Este programa piloto de la Secretaría de Salud Pública incluye a 15 personas que fueron seleccionadas por su alto consumo, algunos en condición de calle y con un pobre desempeño funcional. El siquiatra Juan Pablo Villamarín explica que todo adicto que cuente con Sisben o EPS puede pedir un tratamiento para todo tipo de adicción ya que no es recomendable la automedicación, “la dosis está relacionada con la talla y peso y otras condiciones personales, además el desmonte del medicamento debe ser escalonado”.
Una dosis de heroina puede estar entre los $ 4.000 y $7.000. James cuenta que diariamente se podía gastar hasta $ 70 mil, “es un vicio tan caro que por eso hay gente que termina tirada en la calle, porque consumís y no podés parar, siempre querés más y más, además que estar sin la dosis es dolorosísimo”, dice James*.
Al respecto el siquiatra Villamarín explica que la este opioide genera una gran dependencia, “ esto genera síntomas gastrointestinales y dolores físicos, no es imposible salir, pero si requiere de voluntad y persistencia”.
Hoy, James* lleva casi un mes sin consumir, recuperó peso, y lo más importante para él es que tiene un empleo. “Con el tratamiento con Metadona me he sentido muy bien, físicamente más vital y mi aspecto también es mucho mejor, he recuperado mi positivismo y tengo planes de estudiar y salir adelante”, puntualiza el paciente.
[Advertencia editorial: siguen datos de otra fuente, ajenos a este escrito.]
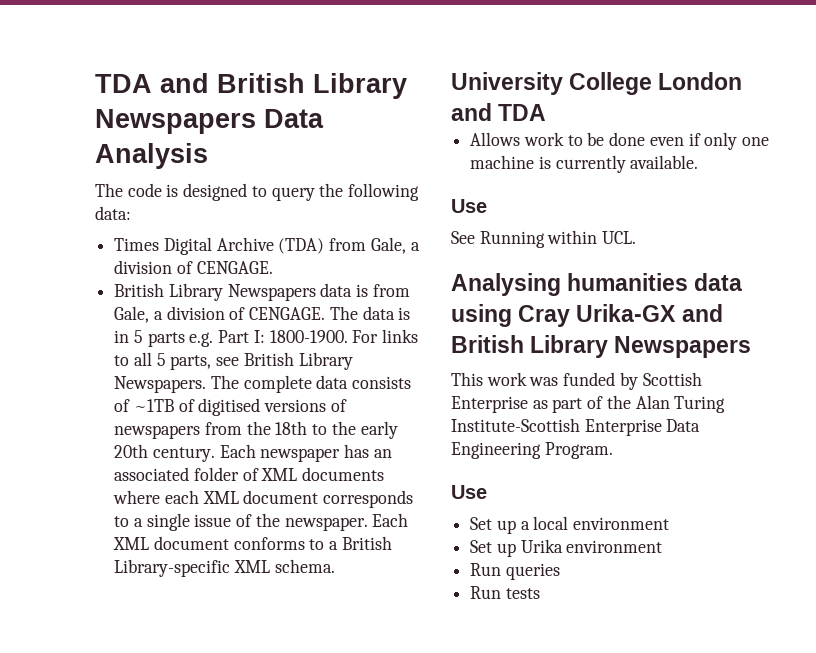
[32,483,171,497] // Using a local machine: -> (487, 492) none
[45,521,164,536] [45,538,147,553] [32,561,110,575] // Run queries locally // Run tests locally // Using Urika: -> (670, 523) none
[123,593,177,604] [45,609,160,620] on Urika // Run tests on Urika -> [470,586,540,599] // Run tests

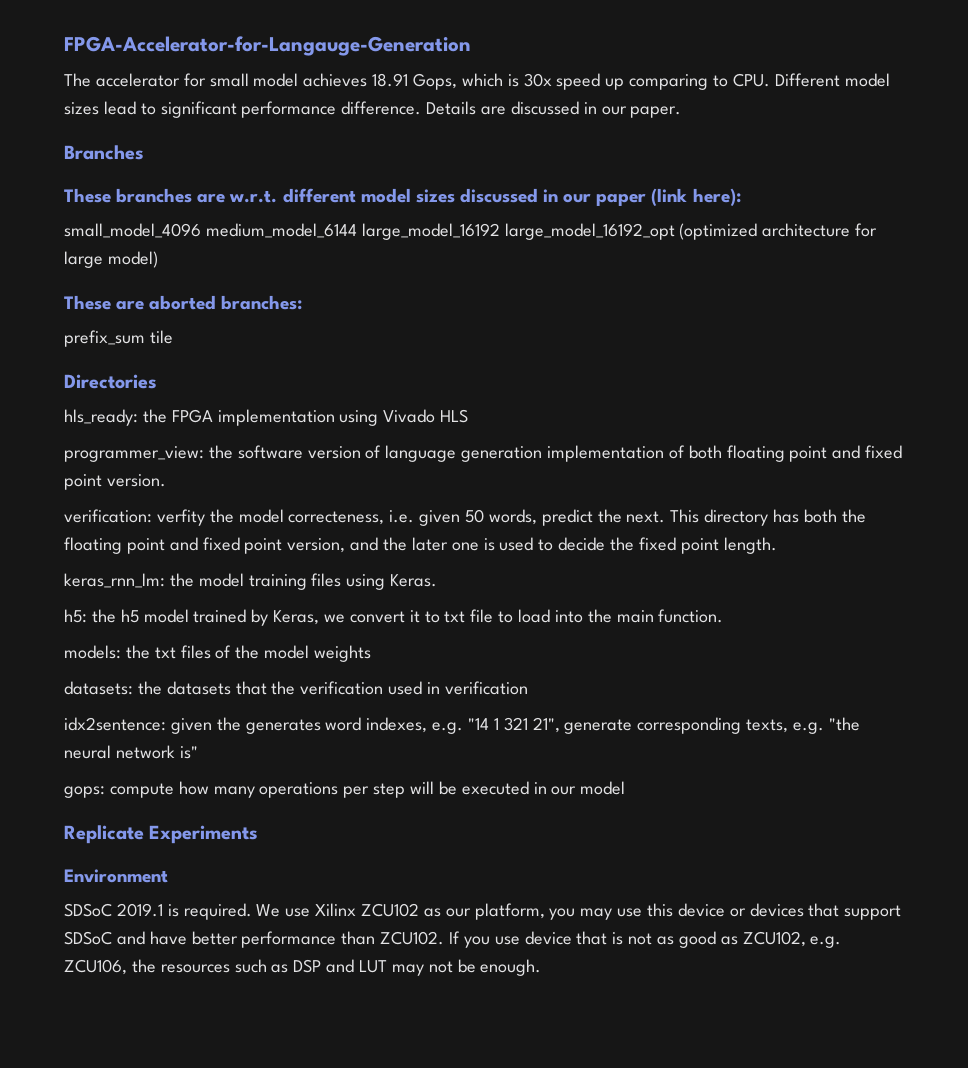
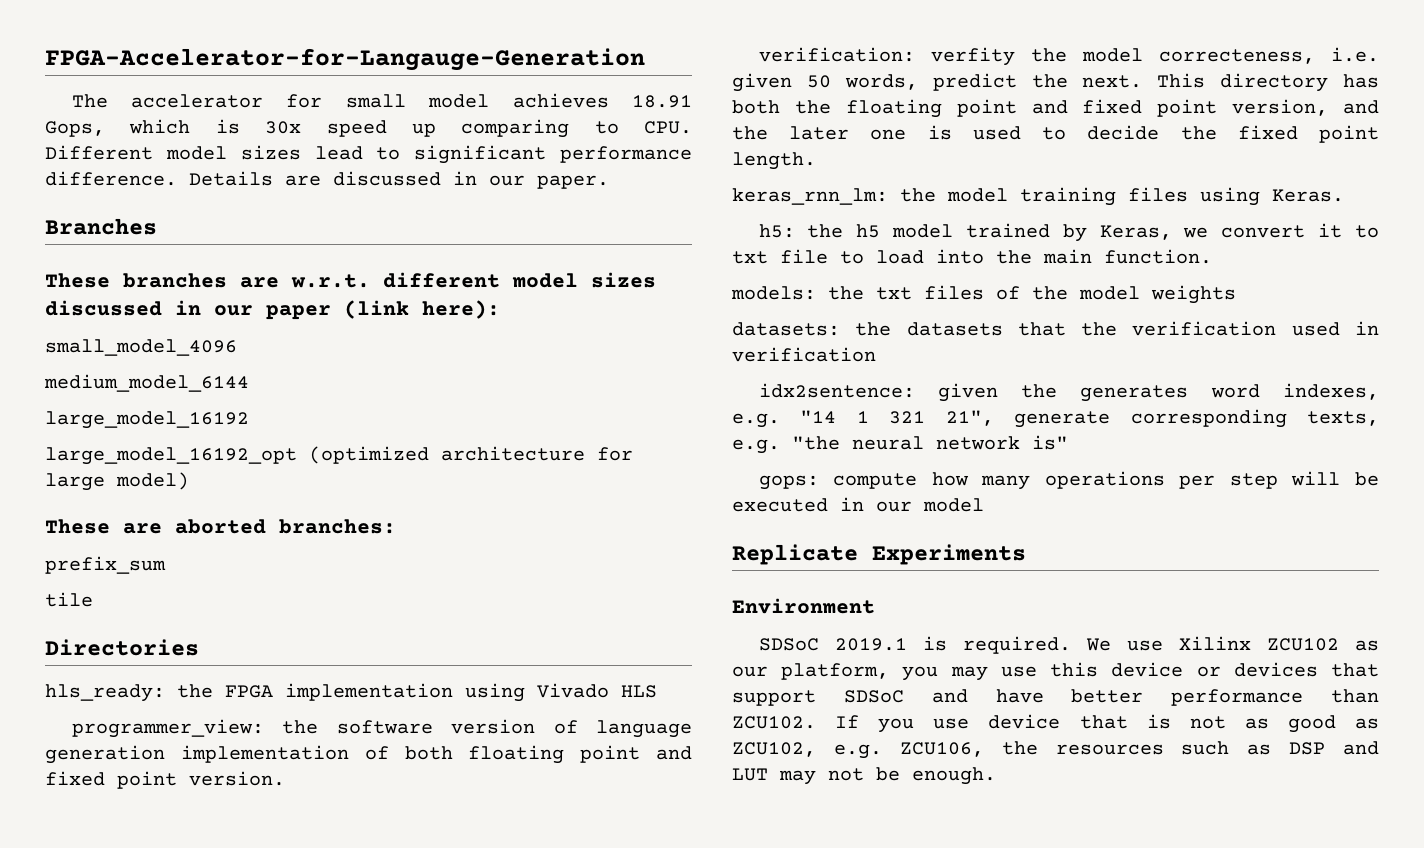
(201, 230) none -> (237, 347) //
(357, 230) none -> (249, 383) //
(500, 231) none -> (249, 420) //
(145, 338) none -> (166, 565) //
“Quiero dar un consejo especialmente a los jóvenes y es que la curiosidad por las drogas es tan peligrosa que pueden vivir sentenciados de muerte todos los días” dice James.
La metadona es un opiáceo sintético que se usa en medicina como narcótico y analgésico para la sustitución progresiva en el tratamiento de desintoxicación de adictos a sustancias sicoactivas y asi lograr que el adicto eventualmente deje de consumir.